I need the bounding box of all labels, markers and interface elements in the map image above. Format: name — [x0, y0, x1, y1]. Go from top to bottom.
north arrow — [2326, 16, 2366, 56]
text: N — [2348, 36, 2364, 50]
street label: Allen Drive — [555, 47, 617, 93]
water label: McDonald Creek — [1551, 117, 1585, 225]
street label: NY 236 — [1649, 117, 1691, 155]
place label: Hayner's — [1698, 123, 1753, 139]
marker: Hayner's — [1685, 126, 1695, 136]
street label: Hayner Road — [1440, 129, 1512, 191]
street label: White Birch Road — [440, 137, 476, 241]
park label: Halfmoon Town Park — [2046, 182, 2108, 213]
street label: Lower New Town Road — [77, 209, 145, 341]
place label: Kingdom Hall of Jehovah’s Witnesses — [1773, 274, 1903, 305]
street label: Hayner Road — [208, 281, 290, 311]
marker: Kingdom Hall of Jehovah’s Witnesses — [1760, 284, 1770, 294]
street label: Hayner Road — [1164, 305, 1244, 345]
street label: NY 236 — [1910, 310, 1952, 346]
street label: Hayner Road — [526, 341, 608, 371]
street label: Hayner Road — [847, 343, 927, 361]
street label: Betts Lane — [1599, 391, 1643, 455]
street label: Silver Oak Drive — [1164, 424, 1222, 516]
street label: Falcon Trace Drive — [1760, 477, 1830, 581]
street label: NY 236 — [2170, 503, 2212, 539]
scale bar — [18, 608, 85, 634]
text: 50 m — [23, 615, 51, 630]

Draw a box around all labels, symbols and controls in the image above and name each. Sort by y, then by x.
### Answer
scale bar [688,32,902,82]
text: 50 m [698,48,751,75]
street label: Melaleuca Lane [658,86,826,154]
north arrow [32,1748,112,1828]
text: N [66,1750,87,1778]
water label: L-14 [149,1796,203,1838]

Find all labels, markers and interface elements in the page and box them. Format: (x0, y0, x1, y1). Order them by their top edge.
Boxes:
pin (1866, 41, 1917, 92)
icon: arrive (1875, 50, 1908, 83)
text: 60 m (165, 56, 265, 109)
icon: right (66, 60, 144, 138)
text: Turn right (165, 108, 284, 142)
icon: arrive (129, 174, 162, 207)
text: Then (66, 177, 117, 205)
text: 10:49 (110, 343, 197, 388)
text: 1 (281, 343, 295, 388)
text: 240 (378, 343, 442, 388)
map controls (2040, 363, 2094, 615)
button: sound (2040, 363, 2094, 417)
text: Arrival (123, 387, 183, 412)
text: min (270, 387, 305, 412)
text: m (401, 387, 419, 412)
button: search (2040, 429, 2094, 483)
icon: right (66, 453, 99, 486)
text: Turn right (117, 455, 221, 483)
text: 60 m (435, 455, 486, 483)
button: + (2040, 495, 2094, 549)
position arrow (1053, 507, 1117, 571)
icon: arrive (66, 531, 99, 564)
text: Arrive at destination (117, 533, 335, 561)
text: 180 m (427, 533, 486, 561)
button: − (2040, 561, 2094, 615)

· · ·

### [Problem to work on]
What is needed here is a word-for-word copy of the whole listing.

### [Your response]
I need the bounding box of all labels, markers and interface elements in the map image above. Format: name — [x0, y0, x1, y1]. Go from top to bottom.
north arrow — [2326, 16, 2366, 56]
text: N — [2348, 36, 2364, 50]
street label: Allen Drive — [555, 47, 617, 93]
water label: McDonald Creek — [1551, 117, 1585, 225]
street label: NY 236 — [1649, 117, 1691, 155]
place label: Hayner's — [1698, 123, 1753, 139]
marker: Hayner's — [1685, 126, 1695, 136]
street label: Hayner Road — [1440, 129, 1512, 191]
street label: White Birch Road — [440, 137, 476, 241]
park label: Halfmoon Town Park — [2046, 182, 2108, 213]
street label: Lower New Town Road — [77, 209, 145, 341]
place label: Kingdom Hall of Jehovah’s Witnesses — [1773, 274, 1903, 305]
street label: Hayner Road — [208, 281, 290, 311]
marker: Kingdom Hall of Jehovah’s Witnesses — [1760, 284, 1770, 294]
street label: Hayner Road — [1164, 305, 1244, 345]
street label: NY 236 — [1910, 310, 1952, 346]
street label: Hayner Road — [526, 341, 608, 371]
street label: Hayner Road — [847, 343, 927, 361]
street label: Betts Lane — [1599, 391, 1643, 455]
street label: Silver Oak Drive — [1164, 424, 1222, 516]
street label: Falcon Trace Drive — [1760, 477, 1830, 581]
street label: NY 236 — [2170, 503, 2212, 539]
scale bar — [18, 608, 85, 634]
text: 50 m — [23, 615, 51, 630]

Draw a box around all labels, symbols and controls in the image above and name each. Sort by y, then by x.
### Answer
scale bar [688,32,902,82]
text: 50 m [698,48,751,75]
street label: Melaleuca Lane [658,86,826,154]
north arrow [32,1748,112,1828]
text: N [66,1750,87,1778]
water label: L-14 [149,1796,203,1838]

Find all labels, markers and interface elements in the page and box them. Format: (x0, y0, x1, y1). Order them by their top edge.
Boxes:
pin (1866, 41, 1917, 92)
icon: arrive (1875, 50, 1908, 83)
text: 60 m (165, 56, 265, 109)
icon: right (66, 60, 144, 138)
text: Turn right (165, 108, 284, 142)
icon: arrive (129, 174, 162, 207)
text: Then (66, 177, 117, 205)
text: 10:49 (110, 343, 197, 388)
text: 1 (281, 343, 295, 388)
text: 240 (378, 343, 442, 388)
map controls (2040, 363, 2094, 615)
button: sound (2040, 363, 2094, 417)
text: Arrival (123, 387, 183, 412)
text: min (270, 387, 305, 412)
text: m (401, 387, 419, 412)
button: search (2040, 429, 2094, 483)
icon: right (66, 453, 99, 486)
text: Turn right (117, 455, 221, 483)
text: 60 m (435, 455, 486, 483)
button: + (2040, 495, 2094, 549)
position arrow (1053, 507, 1117, 571)
icon: arrive (66, 531, 99, 564)
text: Arrive at destination (117, 533, 335, 561)
text: 180 m (427, 533, 486, 561)
button: − (2040, 561, 2094, 615)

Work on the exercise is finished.